BEGIN

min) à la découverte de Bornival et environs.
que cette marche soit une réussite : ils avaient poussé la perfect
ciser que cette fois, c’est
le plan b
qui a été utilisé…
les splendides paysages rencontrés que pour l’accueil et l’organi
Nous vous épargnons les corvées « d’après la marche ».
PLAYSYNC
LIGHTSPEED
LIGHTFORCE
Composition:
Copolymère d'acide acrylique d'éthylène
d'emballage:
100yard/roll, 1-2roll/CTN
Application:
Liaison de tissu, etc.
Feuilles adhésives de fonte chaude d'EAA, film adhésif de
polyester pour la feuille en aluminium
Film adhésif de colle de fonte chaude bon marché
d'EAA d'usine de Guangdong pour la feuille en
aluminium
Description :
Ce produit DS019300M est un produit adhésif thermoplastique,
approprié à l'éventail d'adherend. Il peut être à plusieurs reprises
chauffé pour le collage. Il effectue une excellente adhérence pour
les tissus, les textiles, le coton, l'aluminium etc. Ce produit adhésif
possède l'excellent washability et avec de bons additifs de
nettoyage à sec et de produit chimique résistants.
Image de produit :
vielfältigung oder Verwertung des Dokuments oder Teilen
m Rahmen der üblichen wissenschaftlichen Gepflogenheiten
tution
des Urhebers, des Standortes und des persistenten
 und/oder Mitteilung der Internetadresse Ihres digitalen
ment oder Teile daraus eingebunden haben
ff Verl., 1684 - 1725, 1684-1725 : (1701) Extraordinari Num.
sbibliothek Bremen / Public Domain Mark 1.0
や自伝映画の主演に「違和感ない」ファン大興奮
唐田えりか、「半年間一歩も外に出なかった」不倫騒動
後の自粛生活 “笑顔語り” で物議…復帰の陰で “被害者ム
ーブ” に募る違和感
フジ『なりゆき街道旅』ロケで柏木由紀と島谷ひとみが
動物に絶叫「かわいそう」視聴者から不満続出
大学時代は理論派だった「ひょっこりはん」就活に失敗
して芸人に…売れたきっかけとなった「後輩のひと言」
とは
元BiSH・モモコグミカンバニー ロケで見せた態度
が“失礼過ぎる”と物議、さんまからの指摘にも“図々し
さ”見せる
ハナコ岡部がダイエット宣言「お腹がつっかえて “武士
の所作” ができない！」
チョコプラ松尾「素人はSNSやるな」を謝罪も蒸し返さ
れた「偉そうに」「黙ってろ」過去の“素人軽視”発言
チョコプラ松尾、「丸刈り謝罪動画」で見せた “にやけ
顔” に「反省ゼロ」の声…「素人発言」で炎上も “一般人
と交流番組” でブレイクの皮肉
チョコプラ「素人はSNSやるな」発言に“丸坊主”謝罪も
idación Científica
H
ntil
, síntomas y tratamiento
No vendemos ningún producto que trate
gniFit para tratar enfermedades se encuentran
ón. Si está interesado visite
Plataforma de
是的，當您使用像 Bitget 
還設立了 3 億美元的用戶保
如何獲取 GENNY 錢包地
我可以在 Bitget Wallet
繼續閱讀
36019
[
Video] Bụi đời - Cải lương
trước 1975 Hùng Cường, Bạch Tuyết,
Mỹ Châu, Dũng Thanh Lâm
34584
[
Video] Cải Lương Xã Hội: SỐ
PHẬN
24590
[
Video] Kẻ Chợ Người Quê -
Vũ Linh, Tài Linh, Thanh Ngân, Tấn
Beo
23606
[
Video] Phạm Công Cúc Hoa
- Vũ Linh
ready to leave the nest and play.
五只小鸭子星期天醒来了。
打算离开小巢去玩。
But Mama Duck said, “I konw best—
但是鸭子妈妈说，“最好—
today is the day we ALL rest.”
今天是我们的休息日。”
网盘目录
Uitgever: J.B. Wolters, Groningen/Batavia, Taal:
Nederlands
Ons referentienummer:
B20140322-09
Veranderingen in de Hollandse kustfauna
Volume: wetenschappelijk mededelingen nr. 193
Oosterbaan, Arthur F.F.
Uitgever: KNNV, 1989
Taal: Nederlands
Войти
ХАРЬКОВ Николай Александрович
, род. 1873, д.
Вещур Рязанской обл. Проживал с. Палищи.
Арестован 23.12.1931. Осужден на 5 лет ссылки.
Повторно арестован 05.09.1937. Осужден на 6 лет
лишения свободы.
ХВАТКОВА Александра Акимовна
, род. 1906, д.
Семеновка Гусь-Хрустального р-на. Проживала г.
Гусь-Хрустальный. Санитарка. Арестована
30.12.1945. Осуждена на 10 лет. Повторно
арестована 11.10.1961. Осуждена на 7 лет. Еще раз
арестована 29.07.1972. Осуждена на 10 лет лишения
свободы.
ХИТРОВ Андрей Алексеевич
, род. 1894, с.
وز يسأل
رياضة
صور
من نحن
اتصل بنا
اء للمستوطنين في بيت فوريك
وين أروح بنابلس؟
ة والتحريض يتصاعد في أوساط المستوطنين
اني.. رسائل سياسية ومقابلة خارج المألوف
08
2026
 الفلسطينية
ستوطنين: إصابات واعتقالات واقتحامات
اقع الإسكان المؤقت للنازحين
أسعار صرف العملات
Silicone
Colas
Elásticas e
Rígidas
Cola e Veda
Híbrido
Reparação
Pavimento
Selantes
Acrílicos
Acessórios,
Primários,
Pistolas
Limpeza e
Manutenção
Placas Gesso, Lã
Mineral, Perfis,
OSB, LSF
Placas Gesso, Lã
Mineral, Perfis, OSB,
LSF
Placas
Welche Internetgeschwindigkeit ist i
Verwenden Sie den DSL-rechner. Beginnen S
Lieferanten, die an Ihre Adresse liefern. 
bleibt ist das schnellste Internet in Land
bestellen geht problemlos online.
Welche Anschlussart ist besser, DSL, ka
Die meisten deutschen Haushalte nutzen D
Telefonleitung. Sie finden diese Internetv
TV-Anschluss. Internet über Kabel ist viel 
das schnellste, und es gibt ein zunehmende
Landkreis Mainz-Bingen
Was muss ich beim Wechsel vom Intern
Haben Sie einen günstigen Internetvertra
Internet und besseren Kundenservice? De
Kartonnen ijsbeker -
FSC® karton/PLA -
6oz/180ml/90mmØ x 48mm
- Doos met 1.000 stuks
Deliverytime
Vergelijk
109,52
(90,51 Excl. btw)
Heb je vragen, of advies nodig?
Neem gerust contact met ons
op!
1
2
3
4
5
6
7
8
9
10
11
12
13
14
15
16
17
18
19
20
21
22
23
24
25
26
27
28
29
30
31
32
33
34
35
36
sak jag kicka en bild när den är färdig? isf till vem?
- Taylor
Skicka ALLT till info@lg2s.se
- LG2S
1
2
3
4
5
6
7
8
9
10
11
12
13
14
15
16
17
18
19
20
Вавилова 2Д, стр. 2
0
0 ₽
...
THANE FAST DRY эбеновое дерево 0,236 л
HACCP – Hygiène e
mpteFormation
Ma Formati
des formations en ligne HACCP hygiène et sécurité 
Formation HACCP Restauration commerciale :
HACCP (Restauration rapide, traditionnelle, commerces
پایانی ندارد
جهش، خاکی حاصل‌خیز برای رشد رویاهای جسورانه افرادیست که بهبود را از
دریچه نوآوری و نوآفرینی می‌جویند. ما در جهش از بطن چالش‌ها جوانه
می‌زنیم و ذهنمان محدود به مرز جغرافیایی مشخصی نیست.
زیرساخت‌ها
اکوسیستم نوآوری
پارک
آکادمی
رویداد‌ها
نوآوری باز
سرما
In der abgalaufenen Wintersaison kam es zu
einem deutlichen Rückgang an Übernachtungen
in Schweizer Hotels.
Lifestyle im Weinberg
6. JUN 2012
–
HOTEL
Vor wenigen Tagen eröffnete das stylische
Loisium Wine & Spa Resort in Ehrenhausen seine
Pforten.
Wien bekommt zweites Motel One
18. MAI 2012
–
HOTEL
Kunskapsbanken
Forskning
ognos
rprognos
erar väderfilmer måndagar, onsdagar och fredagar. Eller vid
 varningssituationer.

END

> Work instruction
Each entry is to be output exactly as it was written.

> Response box
min) à la découverte de Bornival et environs.
que cette marche soit une réussite : ils avaient poussé la perfect
ciser que cette fois, c’est
le plan b
qui a été utilisé…
les splendides paysages rencontrés que pour l’accueil et l’organi
Nous vous épargnons les corvées « d’après la marche ».
PLAYSYNC
LIGHTSPEED
LIGHTFORCE
Composition:
Copolymère d'acide acrylique d'éthylène
d'emballage:
100yard/roll, 1-2roll/CTN
Application:
Liaison de tissu, etc.
Feuilles adhésives de fonte chaude d'EAA, film adhésif de
polyester pour la feuille en aluminium
Film adhésif de colle de fonte chaude bon marché
d'EAA d'usine de Guangdong pour la feuille en
aluminium
Description :
Ce produit DS019300M est un produit adhésif thermoplastique,
approprié à l'éventail d'adherend. Il peut être à plusieurs reprises
chauffé pour le collage. Il effectue une excellente adhérence pour
les tissus, les textiles, le coton, l'aluminium etc. Ce produit adhésif
possède l'excellent washability et avec de bons additifs de
nettoyage à sec et de produit chimique résistants.
Image de produit :
vielfältigung oder Verwertung des Dokuments oder Teilen
m Rahmen der üblichen wissenschaftlichen Gepflogenheiten
tution
des Urhebers, des Standortes und des persistenten
 und/oder Mitteilung der Internetadresse Ihres digitalen
ment oder Teile daraus eingebunden haben
ff Verl., 1684 - 1725, 1684-1725 : (1701) Extraordinari Num.
sbibliothek Bremen / Public Domain Mark 1.0
や自伝映画の主演に「違和感ない」ファン大興奮
唐田えりか、「半年間一歩も外に出なかった」不倫騒動
後の自粛生活 “笑顔語り” で物議…復帰の陰で “被害者ム
ーブ” に募る違和感
フジ『なりゆき街道旅』ロケで柏木由紀と島谷ひとみが
動物に絶叫「かわいそう」視聴者から不満続出
大学時代は理論派だった「ひょっこりはん」就活に失敗
して芸人に…売れたきっかけとなった「後輩のひと言」
とは
元BiSH・モモコグミカンバニー ロケで見せた態度
が“失礼過ぎる”と物議、さんまからの指摘にも“図々し
さ”見せる
ハナコ岡部がダイエット宣言「お腹がつっかえて “武士
の所作” ができない！」
チョコプラ松尾「素人はSNSやるな」を謝罪も蒸し返さ
れた「偉そうに」「黙ってろ」過去の“素人軽視”発言
チョコプラ松尾、「丸刈り謝罪動画」で見せた “にやけ
顔” に「反省ゼロ」の声…「素人発言」で炎上も “一般人
と交流番組” でブレイクの皮肉
チョコプラ「素人はSNSやるな」発言に“丸坊主”謝罪も
idación Científica
H
ntil
, síntomas y tratamiento
No vendemos ningún producto que trate
gniFit para tratar enfermedades se encuentran
ón. Si está interesado visite
Plataforma de
是的，當您使用像 Bitget 
還設立了 3 億美元的用戶保
如何獲取 GENNY 錢包地
我可以在 Bitget Wallet
繼續閱讀
36019
[
Video] Bụi đời - Cải lương
trước 1975 Hùng Cường, Bạch Tuyết,
Mỹ Châu, Dũng Thanh Lâm
34584
[
Video] Cải Lương Xã Hội: SỐ
PHẬN
24590
[
Video] Kẻ Chợ Người Quê -
Vũ Linh, Tài Linh, Thanh Ngân, Tấn
Beo
23606
[
Video] Phạm Công Cúc Hoa
- Vũ Linh
ready to leave the nest and play.
五只小鸭子星期天醒来了。
打算离开小巢去玩。
But Mama Duck said, “I konw best—
但是鸭子妈妈说，“最好—
today is the day we ALL rest.”
今天是我们的休息日。”
网盘目录
Uitgever: J.B. Wolters, Groningen/Batavia, Taal:
Nederlands
Ons referentienummer:
B20140322-09
Veranderingen in de Hollandse kustfauna
Volume: wetenschappelijk mededelingen nr. 193
Oosterbaan, Arthur F.F.
Uitgever: KNNV, 1989
Taal: Nederlands
Войти
ХАРЬКОВ Николай Александрович
, род. 1873, д.
Вещур Рязанской обл. Проживал с. Палищи.
Арестован 23.12.1931. Осужден на 5 лет ссылки.
Повторно арестован 05.09.1937. Осужден на 6 лет
лишения свободы.
ХВАТКОВА Александра Акимовна
, род. 1906, д.
Семеновка Гусь-Хрустального р-на. Проживала г.
Гусь-Хрустальный. Санитарка. Арестована
30.12.1945. Осуждена на 10 лет. Повторно
арестована 11.10.1961. Осуждена на 7 лет. Еще раз
арестована 29.07.1972. Осуждена на 10 лет лишения
свободы.
ХИТРОВ Андрей Алексеевич
, род. 1894, с.
وز يسأل
رياضة
صور
من نحن
اتصل بنا
اء للمستوطنين في بيت فوريك
وين أروح بنابلس؟
ة والتحريض يتصاعد في أوساط المستوطنين
اني.. رسائل سياسية ومقابلة خارج المألوف
08
2026
 الفلسطينية
ستوطنين: إصابات واعتقالات واقتحامات
اقع الإسكان المؤقت للنازحين
أسعار صرف العملات
Silicone
Colas
Elásticas e
Rígidas
Cola e Veda
Híbrido
Reparação
Pavimento
Selantes
Acrílicos
Acessórios,
Primários,
Pistolas
Limpeza e
Manutenção
Placas Gesso, Lã
Mineral, Perfis,
OSB, LSF
Placas Gesso, Lã
Mineral, Perfis, OSB,
LSF
Placas
Welche Internetgeschwindigkeit ist i
Verwenden Sie den DSL-rechner. Beginnen S
Lieferanten, die an Ihre Adresse liefern. 
bleibt ist das schnellste Internet in Land
bestellen geht problemlos online.
Welche Anschlussart ist besser, DSL, ka
Die meisten deutschen Haushalte nutzen D
Telefonleitung. Sie finden diese Internetv
TV-Anschluss. Internet über Kabel ist viel 
das schnellste, und es gibt ein zunehmende
Landkreis Mainz-Bingen
Was muss ich beim Wechsel vom Intern
Haben Sie einen günstigen Internetvertra
Internet und besseren Kundenservice? De
Kartonnen ijsbeker -
FSC® karton/PLA -
6oz/180ml/90mmØ x 48mm
- Doos met 1.000 stuks
Deliverytime
Vergelijk
109,52
(90,51 Excl. btw)
Heb je vragen, of advies nodig?
Neem gerust contact met ons
op!
1
2
3
4
5
6
7
8
9
10
11
12
13
14
15
16
17
18
19
20
21
22
23
24
25
26
27
28
29
30
31
32
33
34
35
36
sak jag kicka en bild när den är färdig? isf till vem?
- Taylor
Skicka ALLT till info@lg2s.se
- LG2S
1
2
3
4
5
6
7
8
9
10
11
12
13
14
15
16
17
18
19
20
Вавилова 2Д, стр. 2
0
0 ₽
...
THANE FAST DRY эбеновое дерево 0,236 л
HACCP – Hygiène e
mpteFormation
Ma Formati
des formations en ligne HACCP hygiène et sécurité 
Formation HACCP Restauration commerciale :
HACCP (Restauration rapide, traditionnelle, commerces
پایانی ندارد
جهش، خاکی حاصل‌خیز برای رشد رویاهای جسورانه افرادیست که بهبود را از
دریچه نوآوری و نوآفرینی می‌جویند. ما در جهش از بطن چالش‌ها جوانه
می‌زنیم و ذهنمان محدود به مرز جغرافیایی مشخصی نیست.
زیرساخت‌ها
اکوسیستم نوآوری
پارک
آکادمی
رویداد‌ها
نوآوری باز
سرما
In der abgalaufenen Wintersaison kam es zu
einem deutlichen Rückgang an Übernachtungen
in Schweizer Hotels.
Lifestyle im Weinberg
6. JUN 2012
–
HOTEL
Vor wenigen Tagen eröffnete das stylische
Loisium Wine & Spa Resort in Ehrenhausen seine
Pforten.
Wien bekommt zweites Motel One
18. MAI 2012
–
HOTEL
Kunskapsbanken
Forskning
ognos
rprognos
erar väderfilmer måndagar, onsdagar och fredagar. Eller vid
 varningssituationer.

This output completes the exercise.